The Wisconsin Department of Transportation (DOT) announced Tuesday its preferred alternative plan for the I-94 east-west corridor that will cost $850 million dollars. DOT officials proposed making the 3.5 mile stretch into four lanes in each direction. 

Officials had been discussing between expanding the interstate and constructing a double deck. The expansion would cost $270 million less, said Mark Gottlieb, DOT Secretary. 

\"We can't make everyone happy with every decision but I'm confident that in this corridor. We're making the best decision for the traveling public,\" Gottlieb said. 

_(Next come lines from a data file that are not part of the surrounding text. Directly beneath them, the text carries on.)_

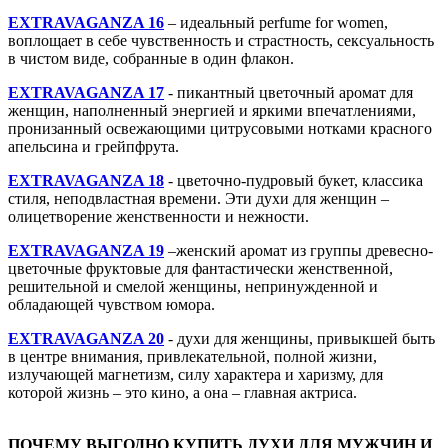
EXTRAVAGANZA 16
– идеальный perfume for women,
воплощает в себе чувственность и страстность, сексуальность
в чистом виде, собранные в один флакон.
EXTRAVAGANZA 17
- пикантный цветочный аромат для
женщин, наполненный энергией и яркими впечатлениями,
пронизанный освежающими цитрусовыми нотками красного
апельсина и грейпфрута.
EXTRAVAGANZA 18
- цветочно-пудровый букет, классика
стиля, неподвластная времени. Эти духи для женщин –
олицетворение женственности и нежности.
EXTRAVAGANZA 19
–женский аромат из группы древесно-
цветочные фруктовые для фантастически женственной,
решительной и смелой женщины, непринужденной и
обладающей чувством юмора.
EXTRAVAGANZA 20
- духи для женщины, привыкшей быть
в центре внимания, привлекательной, полной жизни,
излучающей магнетизм, силу характера и харизму, для
которой жизнь – это кино, а она – главная актриса.
ПОЧЕМУ ВЫГОДНО КУПИТЬ ДУХИ ДЛЯ МУЖЧИН И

The corridor is between 16th and 70th streets. The stretch of I-94 has been open to drivers since the early 1960's. 

The DOT assures the Soldier's Home National Historic Landmark won't be affected.

\"We've got about  roughly about 110 feet of public right away but the way we would achieve that is we do compromise our lane width from 12 feet to 11 feet in that small section,\" said Brian Bliesner, chief engineer for the project. 

Two public hearings were held to get input on the project. However, Tuesday's announcement was only open to the media. The group, Wisconsin Public Interest Research Group, wasn't allowed in the news conference. 

\"The coalition for more responsible transportation has proposed an alternative that would repair the highway, that would repair I94 and return it to good state of repair and at the same time make repairs in transit as well,\" Peter Skopec, campaigns director for the group. 

One of the proposed changes includes modifying access points to Hawley Road. Gottlieb said it would help facilitate access to and from the west. 

The Mayor of West Allis, Dan Devine, said in a statement that he was disappointed with the DOT's decision to eliminate partial access at Hawley Rd.  

“While this is not the ideal situation, we are confident in the City of West Allis' resiliency and ability to rise to this challenge,” Davine stated. 

The next step in the process will be for the DOT to meet with local officials, agencies and the public. The Federal Highway and Administration Department will need to approve the plan before the design process begins. 

Construction could start as early as 2019.